● INSTRUCTION 1: Reproduce the section of the Lent blog post starting with "I always forget" and going on through "with the peeps…..sick.".
● INSTRUCTION 2: From the blog post about Mardi Gras and Lent, list every specific thing the writer names as having been given up for Lent.
● INSTRUCTION 3: Put this sentence from the blog post about Mardi Gras and Lent into Spanish: "I was raised Episcopal and we always give something up for Lent."

● TEXT:
*-*-*

Tuesday, February 24, 2009

Can You LENT Me a Hand?

I always forget about Fat Tuesday and Mardi Gras until it is right up on me, like the day of. There is always cake and candy and colors everywhere, but what really gets me is the complete desire I get to have a drink! I don’t know what it is about Mardi Gras, but as soon as I realize what day it is, I want to start celebrating! I want to drink odd drinks out of oversized cups, wear colors that only match on that one particular day and eat flavored marshmallows, which may I add I will not even do on Easter with the peeps…..sick.

Forgetting Mardi Gras also brings with it the fact I have not thought about Lent. I was raised Episcopal and we always give something up for Lent. Now I know I have given up all the typical things like soft drinks, candy, fast food, etc. I remember one year mom really regretted ever teaching me the value of what you give up for Lent. She taught me it was to be something really hard to give up and every time you want to give in you need to pray about it. Well, one year I gave up meat and I think mom was doing more praying than I was. I was in high school so mom had to make all of our meals for 40 days (or however long it is) without meat. Actually, I think it was Dad who was the angry one. We never really talked about Lent after that.

Now that I am grown, I have noticed I may give something up for Lent but I end up picking it back up once Easter arrives. If I am going to make a change, I am going to make a change. I don’t want to change my lifestyle for the better for a temporary moment. If it’s a good change, why not let it stick? So, I started to give up things that would enhance my character. Last year I gave up complaining. I will say it was pretty hard and I didn’t do so hot. So, I decided to make that a life long goal and I am still working on that one. I am by no means claiming I am good at that goal, but it’s a goal.

*-*-*

● ROWS:
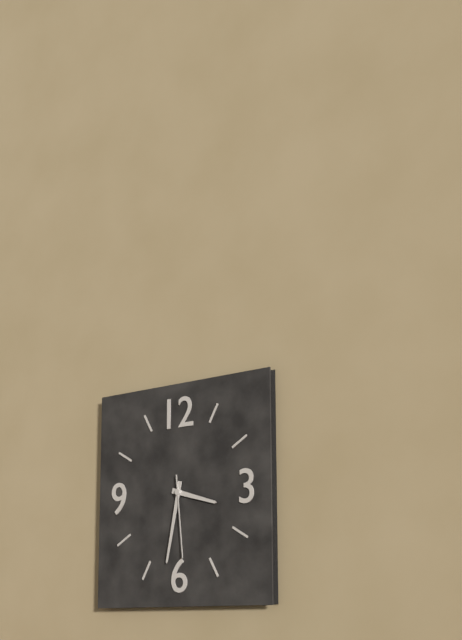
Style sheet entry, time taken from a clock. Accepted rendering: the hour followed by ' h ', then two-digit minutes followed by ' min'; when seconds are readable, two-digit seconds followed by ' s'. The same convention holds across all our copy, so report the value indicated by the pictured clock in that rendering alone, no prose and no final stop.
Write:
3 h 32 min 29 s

*-*-*

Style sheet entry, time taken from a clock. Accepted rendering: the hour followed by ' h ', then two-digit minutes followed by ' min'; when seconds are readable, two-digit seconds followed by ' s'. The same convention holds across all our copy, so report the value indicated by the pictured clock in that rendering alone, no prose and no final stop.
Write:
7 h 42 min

*-*-*

● ANSWER 1:
I always forget about Fat Tuesday and Mardi Gras until it is right up on me, like the day of. There is always cake and candy and colors everywhere, but what really gets me is the complete desire I get to have a drink! I don’t know what it is about Mardi Gras, but as soon as I realize what day it is, I want to start celebrating! I want to drink odd drinks out of oversized cups, wear colors that only match on that one particular day and eat flavored marshmallows, which may I add I will not even do on Easter with the peeps…..sick.

● ANSWER 2:
- Soft drinks
- Candy
- Fast food
- Meat
- Complaining

● ANSWER 3: Me criaron en la Iglesia episcopal y siempre renunciamos a algo por Cuaresma.